To do >> Go through each line of the records below and count those with the word "notre"; give only the total.
====================
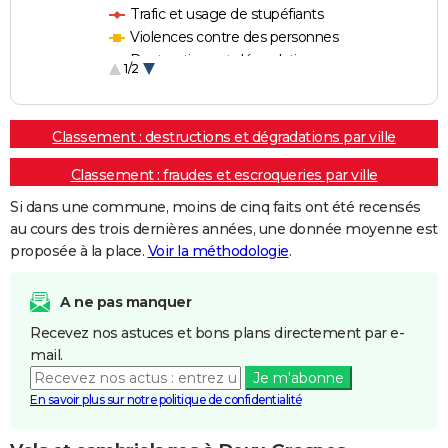
Trafic et usage de stupéfiants
Violences contre des personnes
Destructions et dégradations
1/2
Escroqueries et fraudes
Classement : destructions et dégradations par ville
Classement : fraudes et escroqueries par ville
Si dans une commune, moins de cinq faits ont été recensés
au cours des trois dernières années, une donnée moyenne est
proposée à la place.
Voir la méthodologie
.
A ne pas manquer
Recevez nos astuces et bons plans directement par e-
mail.
Je m'abonne
En savoir plus sur notre politique de confidentialité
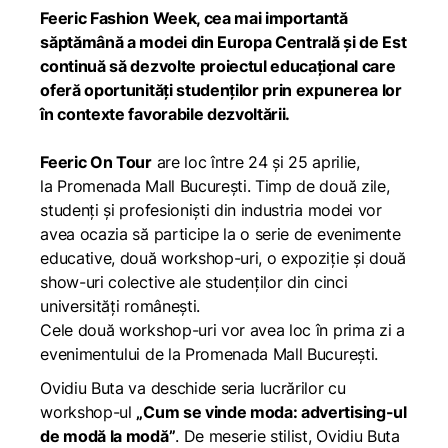
Feeric Fashion Week, cea mai importantă
săptămână a modei din Europa Centrală și de Est
continuă să dezvolte proiectul educațional care
oferă oportunități studenților prin expunerea lor
în contexte favorabile dezvoltării.
Feeric On Tour
are loc între 24 și 25 aprilie,
la Promenada Mall București. Timp de două zile,
studenți și profesioniști din industria modei vor
avea ocazia să participe la o serie de evenimente
educative, două workshop-uri, o expoziție și două
show-uri colective ale studenților din cinci
universități românești.
Cele două workshop-uri vor avea loc în prima zi a
evenimentului de la Promenada Mall București.
Ovidiu Buta va deschide seria lucrărilor cu
workshop-ul
„Cum se vinde moda: advertising-ul
de modă la modă”
. De meserie stilist, Ovidiu Buta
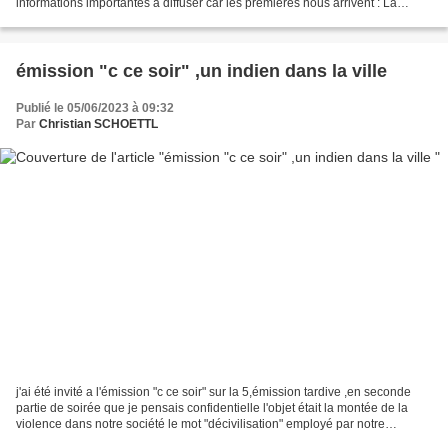
informations importantes a diffuser car les premières nous arrivent : La
restitution de la carte nationale...
émission "c ce soir" ,un indien dans la ville
Publié le 05/06/2023 à 09:32
Par
Christian SCHOETTL
j'ai été invité a l'émission "c ce soir" sur la 5,émission tardive ,en seconde
partie de soirée que je pensais confidentielle l'objet était la montée de la
violence dans notre société le mot "décivilisation" employé par notre
président je participais...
====================
Output of the exercise >> 2